Over the last few years there have been a number of damaging slumps in the upper Hudson Valley. First came the Delmar slump, south of Albany, which put a major road out of commission for quite some time. It had been built on the muddy sediments of an old ice age lake, Glacial Lake Albany. The sediments simply gave way and slid into Normans Kill. Well, these things happen, or so we thought at the time.

But then, last year there was another slump, this one in Schenectady. The edge of an old Lake Albany delta slid downhill and that doomed six homes. Soon we had a small slide just a mile from the Titus family home in Freehold. Again, this spring, we have seen still another nearby bank give way and now it seems to be oozing water. That’s too close for comfort.

Slumps are an ongoing problem in the Hudson Valley and we have written about them before, but there seem to be a lot of them lately. Two weeks ago there was a new slump in Amsterdam. This one also seems to have involved the sediments of another ice age lake delta. That’s alarming; why are these events coming at such a rapid rate?

But then it got even worse. we began receiving E-mails from people in Valatie, complaining about flooding basements. Three houses on New Street have been experiencing serious problems for weeks. Basements flood; that’s their job, but some of these folks claim that they have never seen the likes of this even after decades of residence and they are worried.

All this may just be coincidence and might mean next to nothing.
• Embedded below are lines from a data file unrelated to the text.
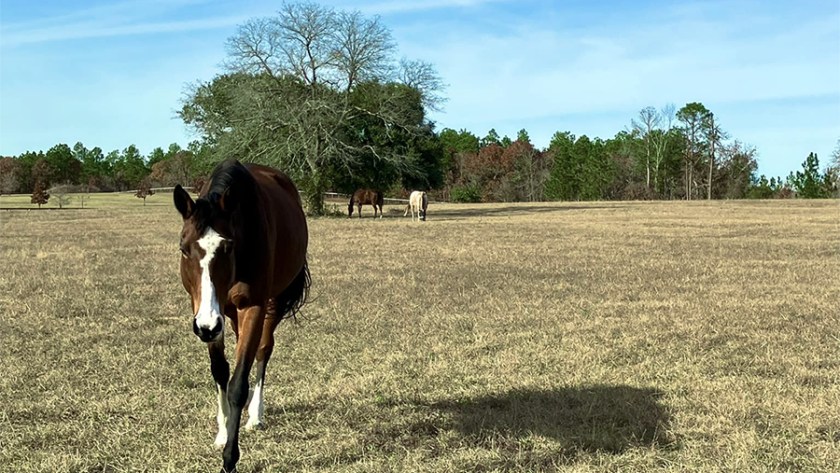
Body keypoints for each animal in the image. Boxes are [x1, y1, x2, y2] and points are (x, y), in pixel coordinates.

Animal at [174, 159, 312, 472]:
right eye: (183, 249)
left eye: (228, 247)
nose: (205, 326)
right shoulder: (208, 313)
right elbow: (220, 371)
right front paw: (223, 432)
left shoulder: (253, 308)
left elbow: (238, 383)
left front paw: (230, 459)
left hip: (272, 302)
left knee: (263, 349)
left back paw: (256, 415)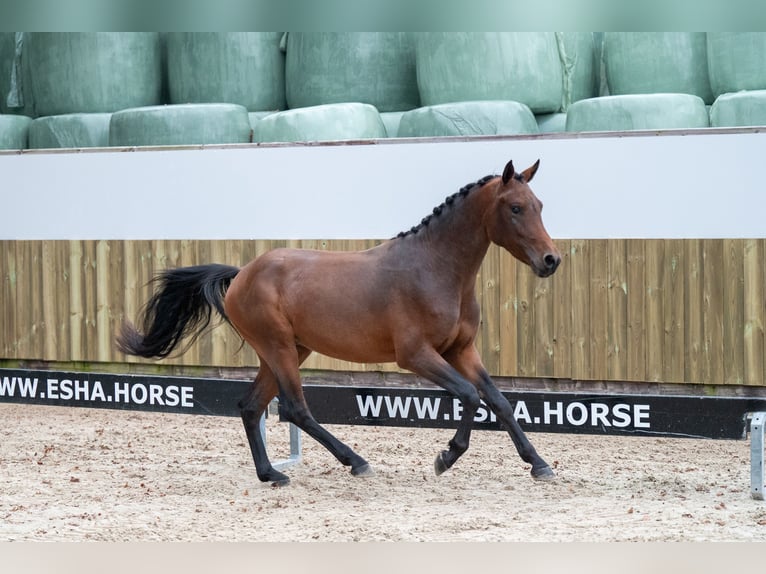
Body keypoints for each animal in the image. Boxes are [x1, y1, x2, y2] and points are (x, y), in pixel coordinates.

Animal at [118, 160, 564, 488]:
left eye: (540, 205)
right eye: (515, 208)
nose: (551, 260)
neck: (436, 269)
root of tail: (243, 273)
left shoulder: (462, 350)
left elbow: (499, 401)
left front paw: (539, 464)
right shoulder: (416, 355)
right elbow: (470, 396)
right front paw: (445, 457)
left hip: (286, 351)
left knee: (250, 407)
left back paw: (272, 473)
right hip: (280, 350)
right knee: (295, 409)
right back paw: (354, 461)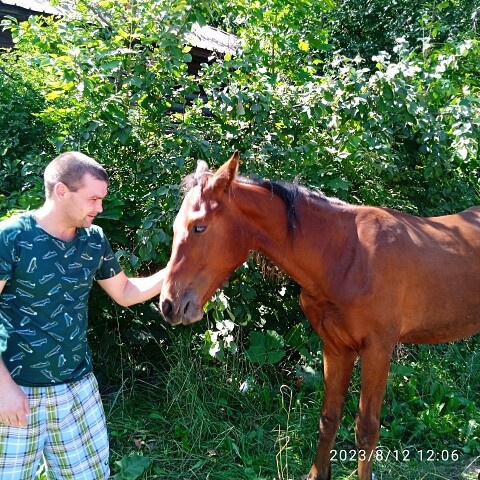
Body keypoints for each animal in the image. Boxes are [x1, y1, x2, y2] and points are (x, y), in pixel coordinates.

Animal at [160, 152, 480, 478]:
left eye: (199, 227)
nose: (170, 304)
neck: (346, 254)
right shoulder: (336, 348)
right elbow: (328, 418)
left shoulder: (378, 351)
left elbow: (366, 429)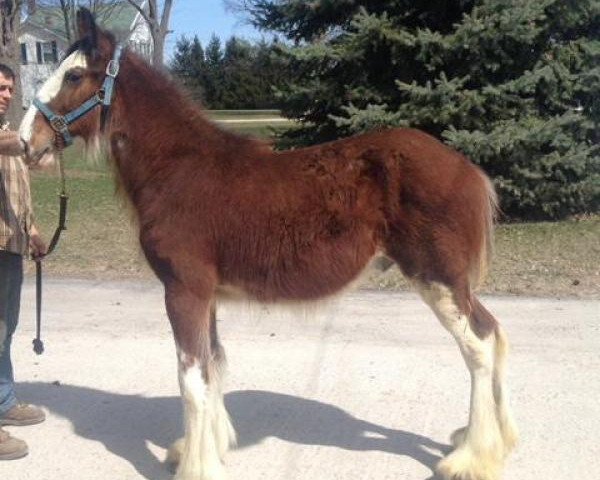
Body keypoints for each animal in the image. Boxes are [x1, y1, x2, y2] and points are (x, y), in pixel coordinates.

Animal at [18, 7, 516, 480]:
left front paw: (196, 466)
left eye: (74, 76)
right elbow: (213, 366)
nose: (24, 142)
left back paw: (469, 458)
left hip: (437, 277)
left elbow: (190, 378)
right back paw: (492, 441)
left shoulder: (183, 291)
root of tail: (467, 168)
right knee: (493, 331)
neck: (178, 168)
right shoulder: (206, 295)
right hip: (452, 281)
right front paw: (206, 449)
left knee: (478, 346)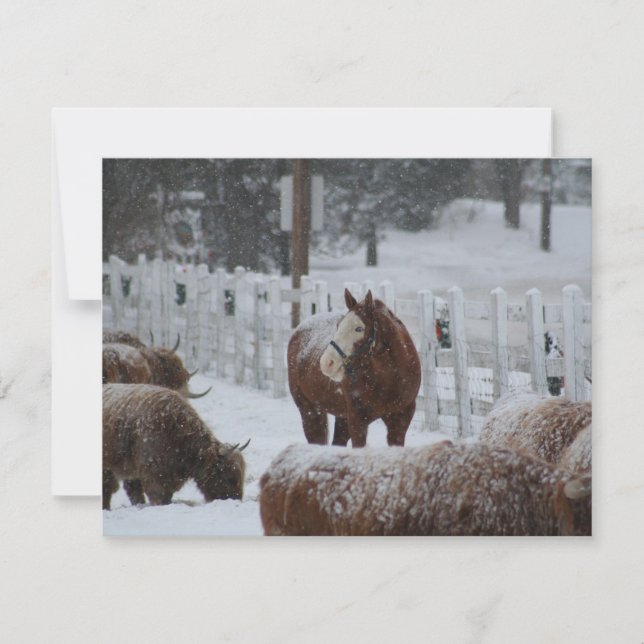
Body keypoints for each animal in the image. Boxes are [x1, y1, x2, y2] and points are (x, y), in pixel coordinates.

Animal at [287, 289, 421, 447]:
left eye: (359, 328)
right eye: (338, 325)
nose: (327, 363)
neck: (390, 378)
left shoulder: (400, 421)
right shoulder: (357, 422)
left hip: (341, 417)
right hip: (310, 411)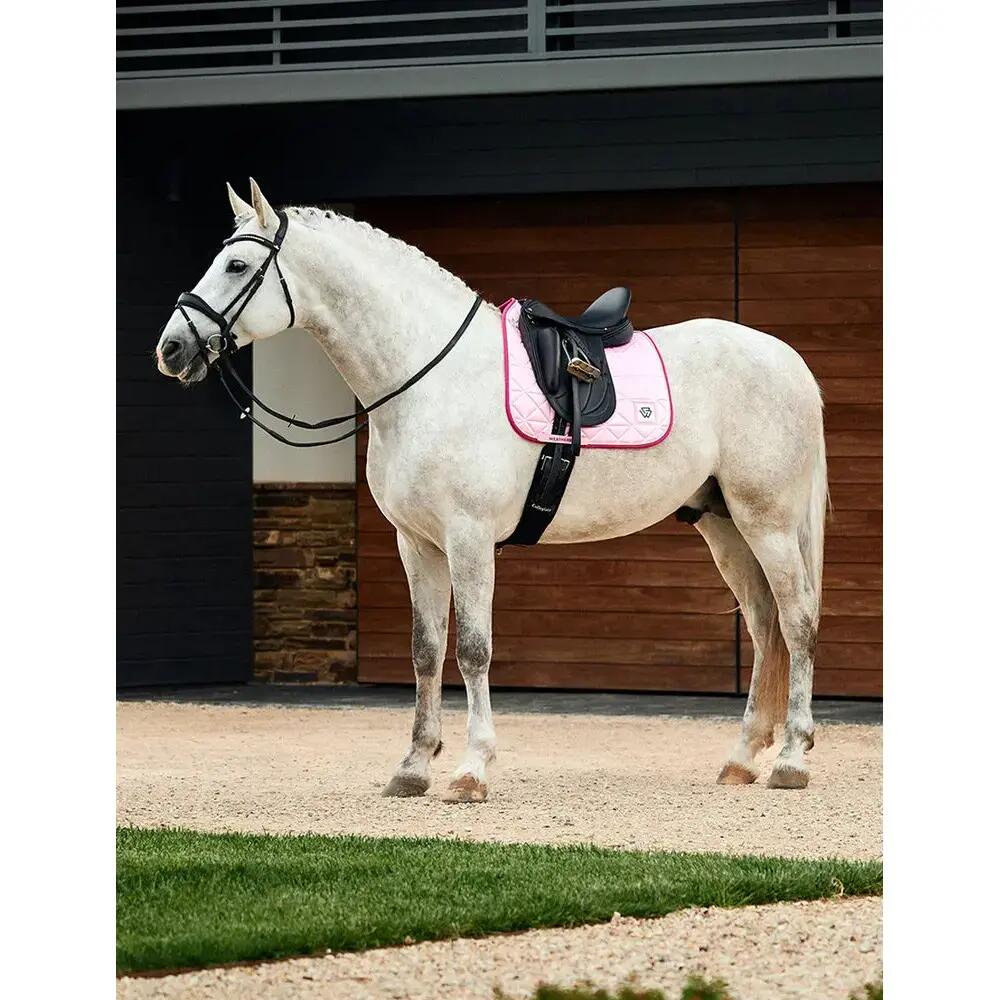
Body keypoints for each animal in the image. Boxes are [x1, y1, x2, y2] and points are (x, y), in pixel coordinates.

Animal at [155, 179, 827, 802]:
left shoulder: (469, 538)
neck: (428, 377)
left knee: (797, 620)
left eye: (237, 265)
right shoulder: (417, 544)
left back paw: (792, 760)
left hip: (766, 522)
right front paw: (413, 767)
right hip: (724, 525)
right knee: (764, 625)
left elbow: (473, 650)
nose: (171, 348)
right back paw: (742, 758)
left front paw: (470, 770)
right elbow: (426, 651)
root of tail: (787, 360)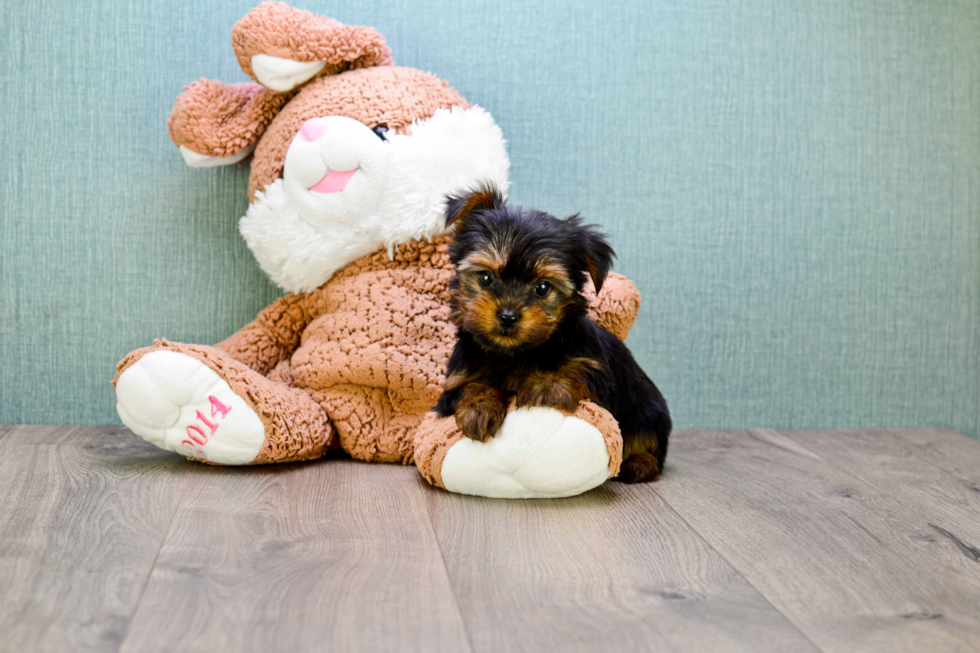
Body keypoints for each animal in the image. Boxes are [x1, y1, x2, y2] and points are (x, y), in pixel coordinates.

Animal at [436, 183, 672, 478]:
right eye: (486, 278)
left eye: (542, 288)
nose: (508, 316)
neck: (514, 354)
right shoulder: (454, 382)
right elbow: (470, 386)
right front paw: (479, 407)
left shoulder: (597, 373)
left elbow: (573, 369)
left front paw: (545, 385)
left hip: (647, 411)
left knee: (648, 442)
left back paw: (640, 463)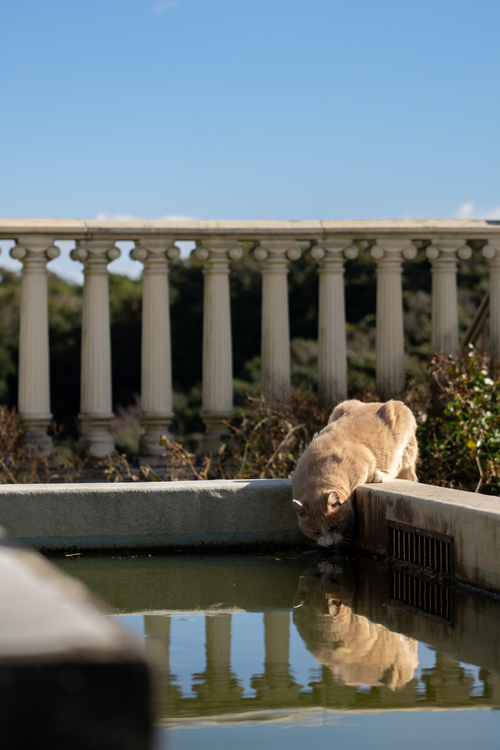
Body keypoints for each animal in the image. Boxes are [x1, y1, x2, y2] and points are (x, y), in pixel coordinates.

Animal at [292, 396, 418, 548]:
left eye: (335, 527)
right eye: (316, 532)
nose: (330, 544)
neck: (315, 474)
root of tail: (381, 402)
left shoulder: (366, 461)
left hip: (398, 428)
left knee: (395, 467)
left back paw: (379, 475)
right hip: (342, 406)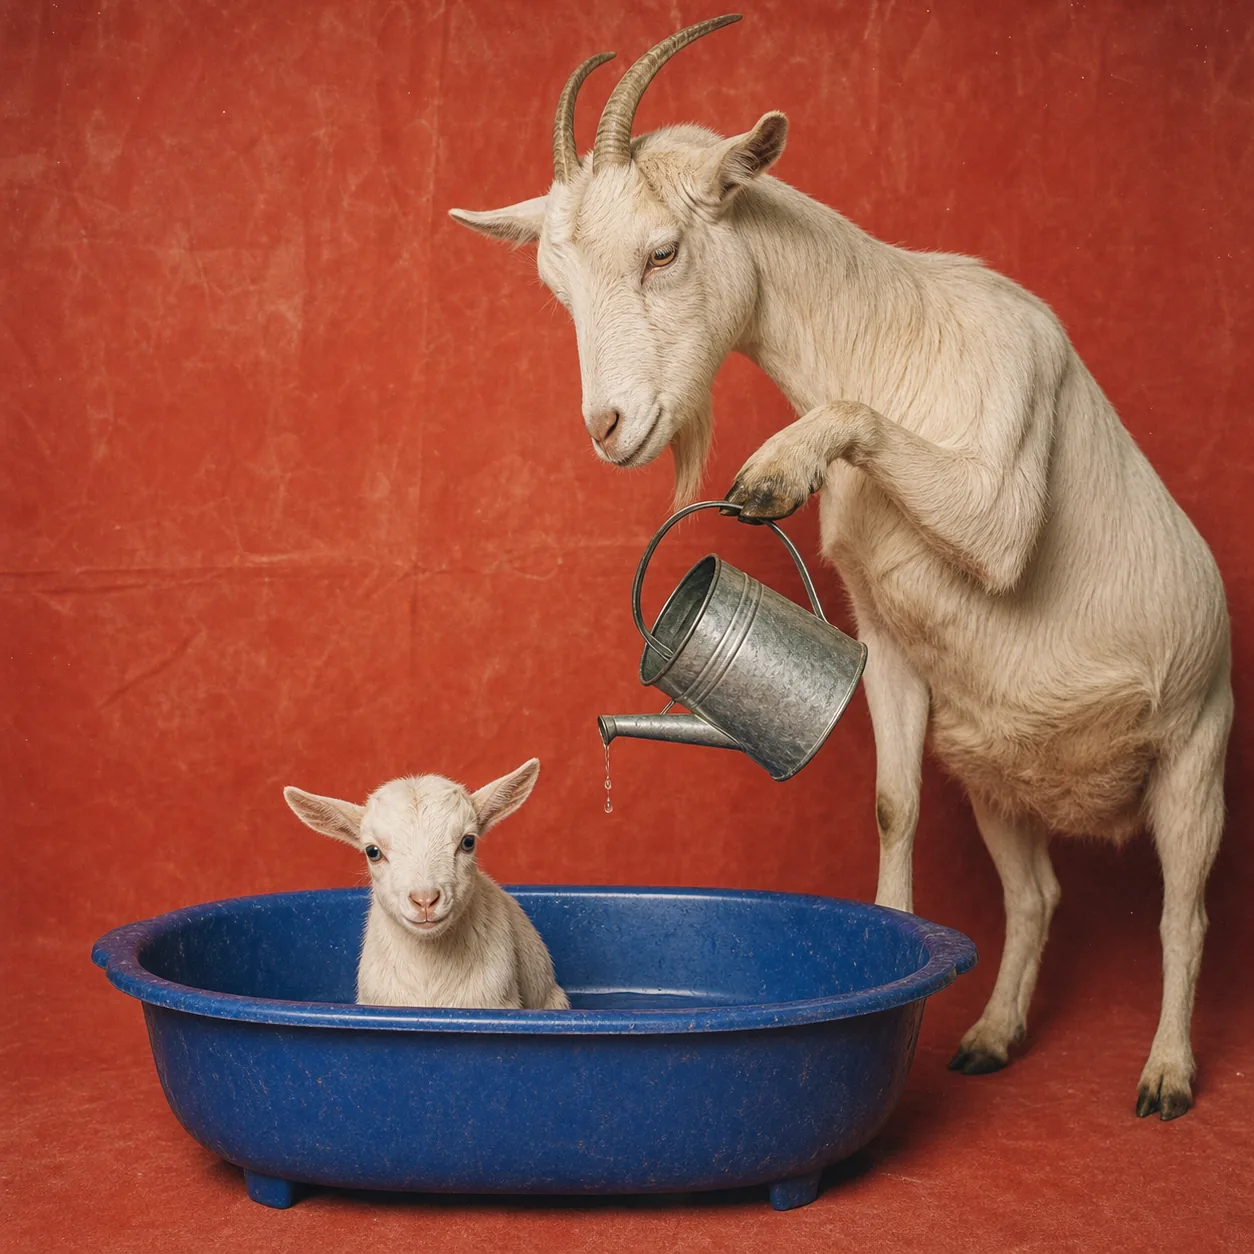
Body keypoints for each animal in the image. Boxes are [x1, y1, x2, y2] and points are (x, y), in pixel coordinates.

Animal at [450, 15, 1232, 1119]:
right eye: (554, 289)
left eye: (662, 250)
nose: (608, 427)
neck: (897, 340)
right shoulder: (886, 644)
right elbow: (892, 806)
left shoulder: (1002, 502)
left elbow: (924, 478)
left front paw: (775, 472)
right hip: (996, 775)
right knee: (1038, 892)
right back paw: (994, 1035)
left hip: (1196, 753)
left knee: (1182, 908)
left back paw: (1165, 1074)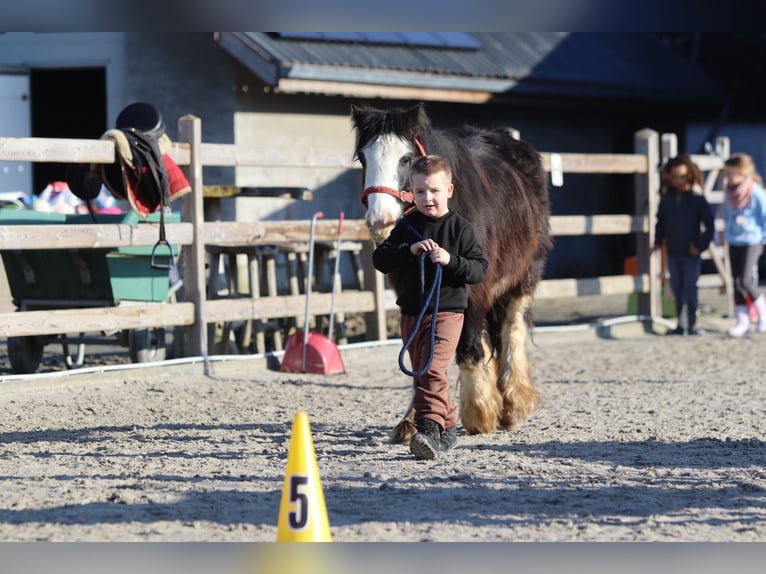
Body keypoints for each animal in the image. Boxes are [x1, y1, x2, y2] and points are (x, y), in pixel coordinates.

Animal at [354, 103, 552, 444]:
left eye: (406, 158)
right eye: (363, 158)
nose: (381, 222)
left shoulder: (475, 287)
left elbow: (470, 346)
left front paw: (479, 413)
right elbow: (420, 356)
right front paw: (411, 421)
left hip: (525, 274)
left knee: (511, 329)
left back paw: (513, 405)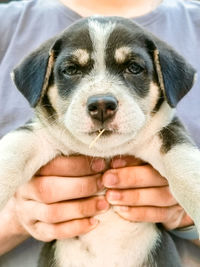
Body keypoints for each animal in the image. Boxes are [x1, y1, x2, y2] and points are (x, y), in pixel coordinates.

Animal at [0, 16, 200, 267]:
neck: (104, 154)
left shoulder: (168, 133)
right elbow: (12, 152)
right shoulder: (37, 134)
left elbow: (185, 167)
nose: (102, 105)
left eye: (134, 68)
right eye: (71, 70)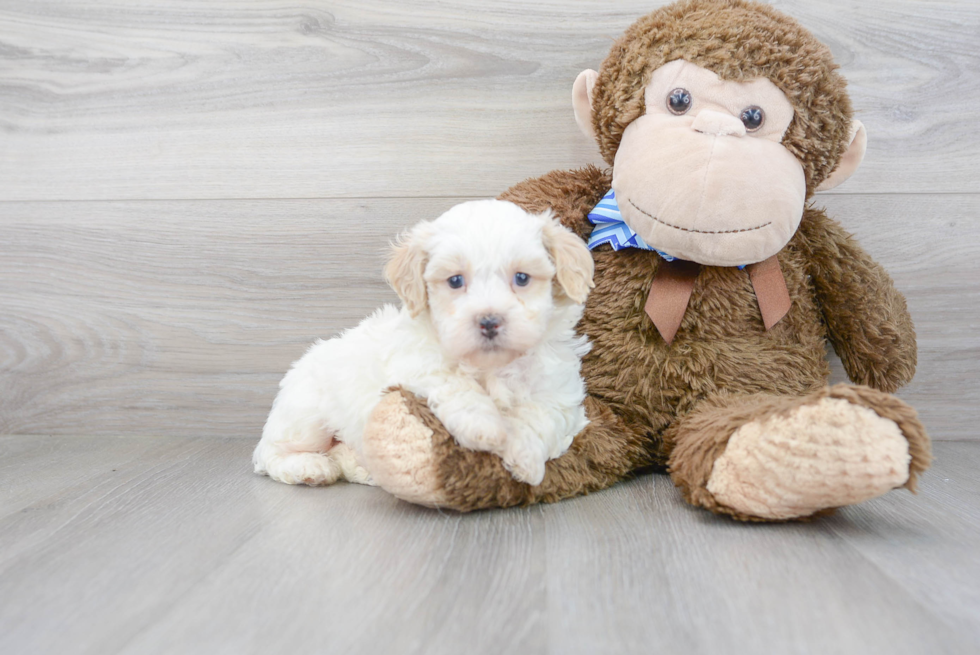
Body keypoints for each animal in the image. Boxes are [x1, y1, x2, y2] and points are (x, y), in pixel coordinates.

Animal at [249, 200, 592, 486]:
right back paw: (309, 468)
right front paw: (485, 428)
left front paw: (525, 457)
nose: (489, 321)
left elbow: (541, 416)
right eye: (455, 281)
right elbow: (455, 384)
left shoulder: (560, 392)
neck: (490, 365)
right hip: (307, 416)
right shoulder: (416, 363)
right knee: (270, 453)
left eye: (522, 278)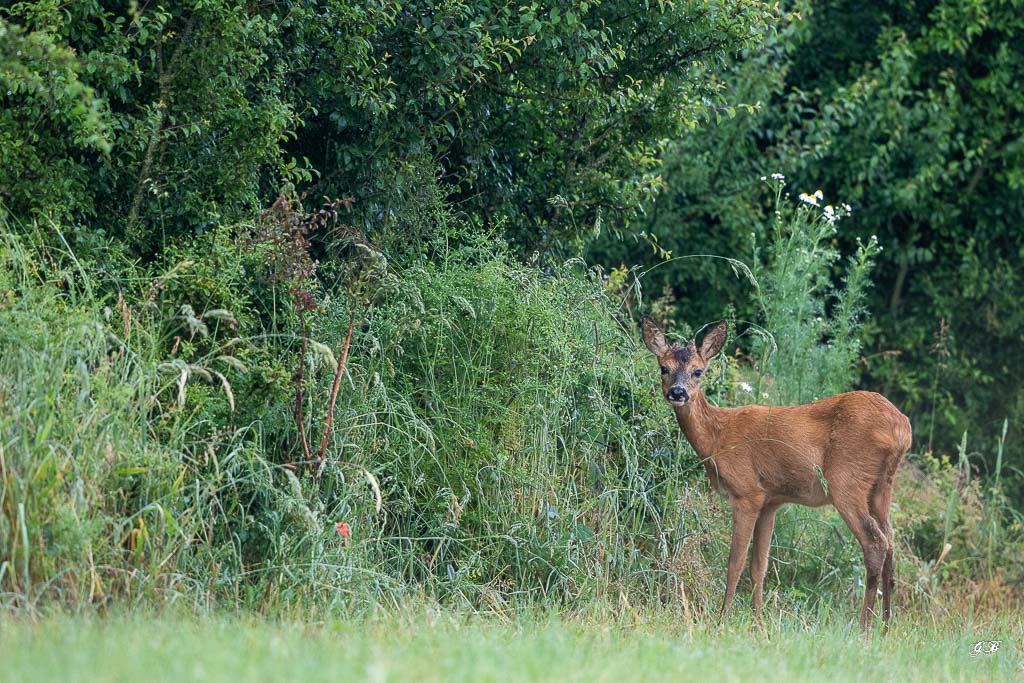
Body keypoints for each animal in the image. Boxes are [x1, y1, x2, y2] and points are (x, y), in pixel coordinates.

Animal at [642, 317, 912, 631]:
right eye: (664, 368)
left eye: (698, 371)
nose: (677, 393)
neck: (717, 437)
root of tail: (902, 429)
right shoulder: (770, 500)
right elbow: (759, 566)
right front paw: (758, 623)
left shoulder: (746, 492)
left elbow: (735, 562)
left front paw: (722, 620)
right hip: (882, 486)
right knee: (890, 541)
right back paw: (886, 627)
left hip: (847, 480)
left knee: (876, 542)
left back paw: (864, 629)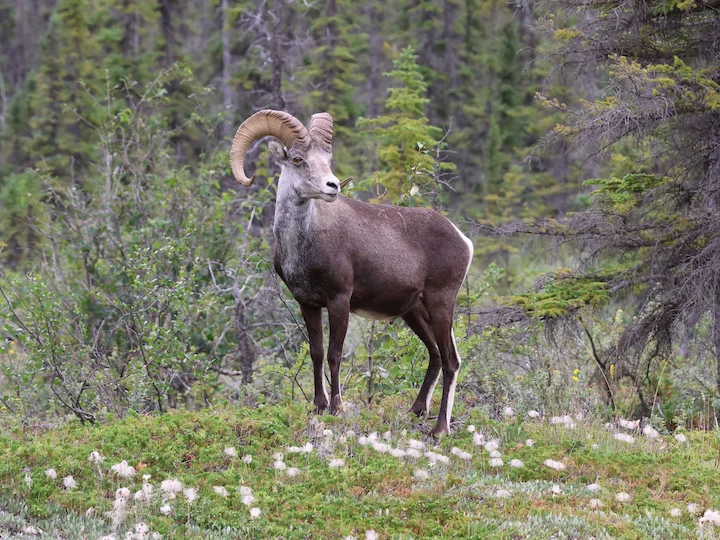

Or, all this may just indicate that we have had a lot of rain lately. That would explain this year’s problems, but it would not tie in the events of recent years.

In the end, it seemed to us that there was enough to warrant a little investigation. It looks to us, on the face of it, that the region’s water tables have been rising and that the recent heavy rains have triggered a series of problems. This trend may be something that has been developing over the last several decades. Can we document this the way scientists should, and can that lead to an explanation? Well, we can try.

We checked with the National Oceanic and Atmospheric Administration website and found some interesting things. New Yorkers have seen some climate change over the past century. Our average temperature has climbed only about one degree Fahrenheit. More interestingly, however, our rainfall has climbed about six inches, from 36 to 42 inches/year, that’s 16 percent.

If we have seen a lot more rainfall, then it follows that there should be more groundwater and higher water tables. Add a few heavy rains and it seems logical that basements would start to flood and slumps might be triggered. People might well remember that these things didn’t happen in the distant past because they really couldn’t have.

What we are suggesting is that if we have a wet summer or, worse, a snowy winter and rainy spring next year then we may see serious problems. Is all this good science? Certainly not; it is the result of just a little work over a short period of time in response to some rapidly occurring events. It’s not theory, just hypothesis.